• INFORMATION PROVIDED:

━━━

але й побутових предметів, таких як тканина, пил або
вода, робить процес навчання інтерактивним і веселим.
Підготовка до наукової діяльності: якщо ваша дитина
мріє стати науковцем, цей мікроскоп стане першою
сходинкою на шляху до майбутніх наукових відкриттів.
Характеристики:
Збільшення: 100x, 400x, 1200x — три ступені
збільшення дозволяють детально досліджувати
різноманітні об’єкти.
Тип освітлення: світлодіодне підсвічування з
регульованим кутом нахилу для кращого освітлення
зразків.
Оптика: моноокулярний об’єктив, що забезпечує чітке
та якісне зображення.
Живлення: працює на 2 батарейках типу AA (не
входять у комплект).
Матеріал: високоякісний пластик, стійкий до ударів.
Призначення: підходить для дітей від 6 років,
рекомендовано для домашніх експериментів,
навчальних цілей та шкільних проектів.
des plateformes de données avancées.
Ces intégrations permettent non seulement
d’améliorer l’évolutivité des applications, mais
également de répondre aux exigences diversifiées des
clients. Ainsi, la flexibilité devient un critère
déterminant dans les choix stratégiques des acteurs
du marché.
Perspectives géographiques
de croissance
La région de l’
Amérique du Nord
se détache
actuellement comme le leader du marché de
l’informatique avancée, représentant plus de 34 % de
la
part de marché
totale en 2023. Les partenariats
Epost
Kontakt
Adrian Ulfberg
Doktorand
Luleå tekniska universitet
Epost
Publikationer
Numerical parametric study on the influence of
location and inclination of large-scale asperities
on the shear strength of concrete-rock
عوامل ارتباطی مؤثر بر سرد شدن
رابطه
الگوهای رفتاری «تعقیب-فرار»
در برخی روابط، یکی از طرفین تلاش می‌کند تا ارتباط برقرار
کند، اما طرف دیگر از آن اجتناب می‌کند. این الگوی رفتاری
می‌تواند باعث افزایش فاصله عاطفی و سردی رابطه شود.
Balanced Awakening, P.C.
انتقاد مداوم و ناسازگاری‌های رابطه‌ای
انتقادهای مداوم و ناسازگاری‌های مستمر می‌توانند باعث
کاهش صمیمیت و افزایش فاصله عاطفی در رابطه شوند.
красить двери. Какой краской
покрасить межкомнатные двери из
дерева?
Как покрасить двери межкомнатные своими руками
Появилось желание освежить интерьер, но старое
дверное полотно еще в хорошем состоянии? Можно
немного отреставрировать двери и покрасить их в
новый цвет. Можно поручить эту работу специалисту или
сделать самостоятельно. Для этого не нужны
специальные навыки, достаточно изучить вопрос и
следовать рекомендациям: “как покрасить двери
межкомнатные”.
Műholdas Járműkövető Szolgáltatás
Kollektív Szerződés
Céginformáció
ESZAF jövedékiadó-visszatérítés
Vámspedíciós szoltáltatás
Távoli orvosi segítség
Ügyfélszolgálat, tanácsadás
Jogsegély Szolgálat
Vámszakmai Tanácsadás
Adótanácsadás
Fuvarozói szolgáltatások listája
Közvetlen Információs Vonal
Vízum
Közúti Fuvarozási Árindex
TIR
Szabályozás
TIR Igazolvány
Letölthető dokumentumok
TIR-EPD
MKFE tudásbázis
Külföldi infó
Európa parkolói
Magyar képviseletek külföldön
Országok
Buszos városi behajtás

━━━

• EXERCISE PROMPT:
Recast every line of the data above as a Markdown table, leaving out blank lines. Use the column "Row" for a running number and the column "Line" for the text.

• RESPONSE:
| Row | Line |
|---|---|
| 1 | але й побутових предметів, таких як тканина, пил або |
| 2 | вода, робить процес навчання інтерактивним і веселим. |
| 3 | Підготовка до наукової діяльності: якщо ваша дитина |
| 4 | мріє стати науковцем, цей мікроскоп стане першою |
| 5 | сходинкою на шляху до майбутніх наукових відкриттів. |
| 6 | Характеристики: |
| 7 | Збільшення: 100x, 400x, 1200x — три ступені |
| 8 | збільшення дозволяють детально досліджувати |
| 9 | різноманітні об’єкти. |
| 10 | Тип освітлення: світлодіодне підсвічування з |
| 11 | регульованим кутом нахилу для кращого освітлення |
| 12 | зразків. |
| 13 | Оптика: моноокулярний об’єктив, що забезпечує чітке |
| 14 | та якісне зображення. |
| 15 | Живлення: працює на 2 батарейках типу AA (не |
| 16 | входять у комплект). |
| 17 | Матеріал: високоякісний пластик, стійкий до ударів. |
| 18 | Призначення: підходить для дітей від 6 років, |
| 19 | рекомендовано для домашніх експериментів, |
| 20 | навчальних цілей та шкільних проектів. |
| 21 | des plateformes de données avancées. |
| 22 | Ces intégrations permettent non seulement |
| 23 | d’améliorer l’évolutivité des applications, mais |
| 24 | également de répondre aux exigences diversifiées des |
| 25 | clients. Ainsi, la flexibilité devient un critère |
| 26 | déterminant dans les choix stratégiques des acteurs |
| 27 | du marché. |
| 28 | Perspectives géographiques |
| 29 | de croissance |
| 30 | La région de l’ |
| 31 | Amérique du Nord |
| 32 | se détache |
| 33 | actuellement comme le leader du marché de |
| 34 | l’informatique avancée, représentant plus de 34 % de |
| 35 | la |
| 36 | part de marché |
| 37 | totale en 2023. Les partenariats |
| 38 | Epost |
| 39 | Kontakt |
| 40 | Adrian Ulfberg |
| 41 | Doktorand |
| 42 | Luleå tekniska universitet |
| 43 | Epost |
| 44 | Publikationer |
| 45 | Numerical parametric study on the influence of |
| 46 | location and inclination of large-scale asperities |
| 47 | on the shear strength of concrete-rock |
| 48 | عوامل ارتباطی مؤثر بر سرد شدن |
| 49 | رابطه |
| 50 | الگوهای رفتاری «تعقیب-فرار» |
| 51 | در برخی روابط، یکی از طرفین تلاش می‌کند تا ارتباط برقرار |
| 52 | کند، اما طرف دیگر از آن اجتناب می‌کند. این الگوی رفتاری |
| 53 | می‌تواند باعث افزایش فاصله عاطفی و سردی رابطه شود. |
| 54 | Balanced Awakening, P.C. |
| 55 | انتقاد مداوم و ناسازگاری‌های رابطه‌ای |
| 56 | انتقادهای مداوم و ناسازگاری‌های مستمر می‌توانند باعث |
| 57 | کاهش صمیمیت و افزایش فاصله عاطفی در رابطه شوند. |
| 58 | красить двери. Какой краской |
| 59 | покрасить межкомнатные двери из |
| 60 | дерева? |
| 61 | Как покрасить двери межкомнатные своими руками |
| 62 | Появилось желание освежить интерьер, но старое |
| 63 | дверное полотно еще в хорошем состоянии? Можно |
| 64 | немного отреставрировать двери и покрасить их в |
| 65 | новый цвет. Можно поручить эту работу специалисту или |
| 66 | сделать самостоятельно. Для этого не нужны |
| 67 | специальные навыки, достаточно изучить вопрос и |
| 68 | следовать рекомендациям: “как покрасить двери |
| 69 | межкомнатные”. |
| 70 | Műholdas Járműkövető Szolgáltatás |
| 71 | Kollektív Szerződés |
| 72 | Céginformáció |
| 73 | ESZAF jövedékiadó-visszatérítés |
| 74 | Vámspedíciós szoltáltatás |
| 75 | Távoli orvosi segítség |
| 76 | Ügyfélszolgálat, tanácsadás |
| 77 | Jogsegély Szolgálat |
| 78 | Vámszakmai Tanácsadás |
| 79 | Adótanácsadás |
| 80 | Fuvarozói szolgáltatások listája |
| 81 | Közvetlen Információs Vonal |
| 82 | Vízum |
| 83 | Közúti Fuvarozási Árindex |
| 84 | TIR |
| 85 | Szabályozás |
| 86 | TIR Igazolvány |
| 87 | Letölthető dokumentumok |
| 88 | TIR-EPD |
| 89 | MKFE tudásbázis |
| 90 | Külföldi infó |
| 91 | Európa parkolói |
| 92 | Magyar képviseletek külföldön |
| 93 | Országok |
| 94 | Buszos városi behajtás |